Portland, Ore. - Researchers at NVE Corp. say they have achieved the highest spin-dependent junction tunneling magnetoresistance (TMR) to date-a 70.4 percent change between two stable states at room temperature-in a magnetoresistive "sandwich" structure. The key, the researchers said, was using CoFeB for both the free and pinned magnetic layers in the structure's magnetic tunnel junction.
Since 1995, spin-dependent tunneling in magnetoresistive materials has offered the hope of nonvolatile magnetic RAM as well as more sensitive read heads and magnetic sensors. Advances in materials and techniques have brought steady progress in raising TMR from the 10 percent cited in 1995 to 45 percent in 1999 and 59.5 percent in 2002. Now NVE says it has raised the bar.
"By adding boron to [the iron and cobalt usually used in the pinned magnetic layer], we have achieved over 70 percent tunneling magnetoresistance, and TMR is the best measure available for correlating experimental results with theoretical predictions," said James Daughton, chief technical officer at NVE (Eden Prairie, Minn.).
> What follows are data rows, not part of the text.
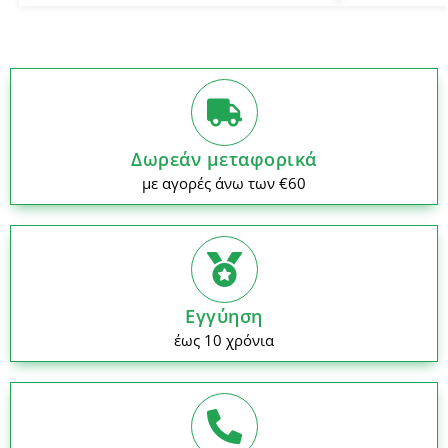
Δωρεάν μεταφορικά
με αγορές άνω των €60
Εγγύηση
έως 10 χρόνια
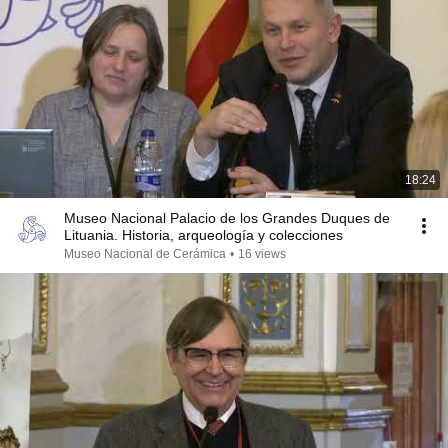
18:24
Museo Nacional Palacio de los Grandes Duques de
Lituania. Historia, arqueología y colecciones
Museo Nacional de Cerámica
•
16 views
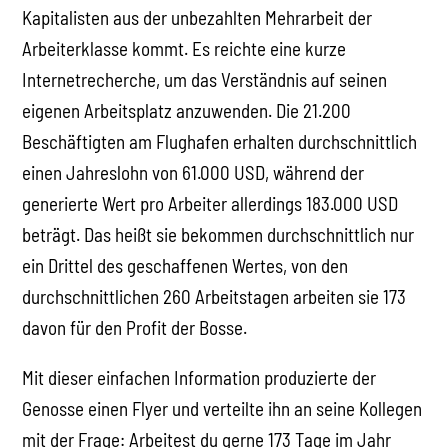
Kapitalisten aus der unbezahlten Mehrarbeit der
Arbeiterklasse kommt. Es reichte eine kurze
Internetrecherche, um das Verständnis auf seinen
eigenen Arbeitsplatz anzuwenden. Die 21.200
Beschäftigten am Flughafen erhalten durchschnittlich
einen Jahreslohn von 61.000 USD, während der
generierte Wert pro Arbeiter allerdings 183.000 USD
beträgt. Das heißt sie bekommen durchschnittlich nur
ein Drittel des geschaffenen Wertes, von den
durchschnittlichen 260 Arbeitstagen arbeiten sie 173
davon für den Profit der Bosse.
Mit dieser einfachen Information produzierte der
Genosse einen Flyer und verteilte ihn an seine Kollegen
mit der Frage: Arbeitest du gerne 173 Tage im Jahr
NVE researchers Dexin Wang, Cathy Nordman, Zhenghong Qian and Jonathon Fink worked with Daughton to achieve the TMR results.
NVE focuses on applying its advances to magnetic RAMs-devices that theoretically perform as well as DRAMs but, as nonvolatile memories, require no refresh function and no standby power. In MRAMs, a bit is stored in a magnetic tunnel junction (MTJ), which includes a pinned magnetic layer, a tunnel barrier and a free magnetic layer. The free layer is switched from one magnetic polarization to the other to represent ones and zeros. MRAMs can also be assembled to resemble a serial flash memory by using a series of MTJs controlled by the word and bit lines.
Programming an MRAM takes about the same amount of time as programming a DRAM (about 1,000 times faster than programming a flash memory). When fabricated in today's 180-nanometer processes, the MRAM cell size is about 1 square micron-about the same as DRAM and flash memories, but about one-third the size at of an SRAM cell. Future, 90-nm processes could shrink the nonvolatile MRAM cell to about one-third of a square micron.
In 2002, researchers increased TMR from 45 percent to 59 percent by replacing the NiFeCo free layer in the MTJ with CoFeB. NVE achieved the 70 percent-plus TMR by replacing not only the free layer but also the pinned layer (previously FeCo) with CoFeB. The record TMR value is said to indicate a high-quality tunnel barrier at both interfaces. NVE also reports high symmetry in the bias dependence-a necessary condition for a fully optimized barrier.
The National Science Foundation, the Army and the Missile Defense Agency supported the research. NVE has licensed its MRAM technology to Honeywell and Motorola for use in embedded microcontrollers. Motorola described its process at the International Electron Devices Meeting (see www.eetimes.com/story/OEG20031027S0023).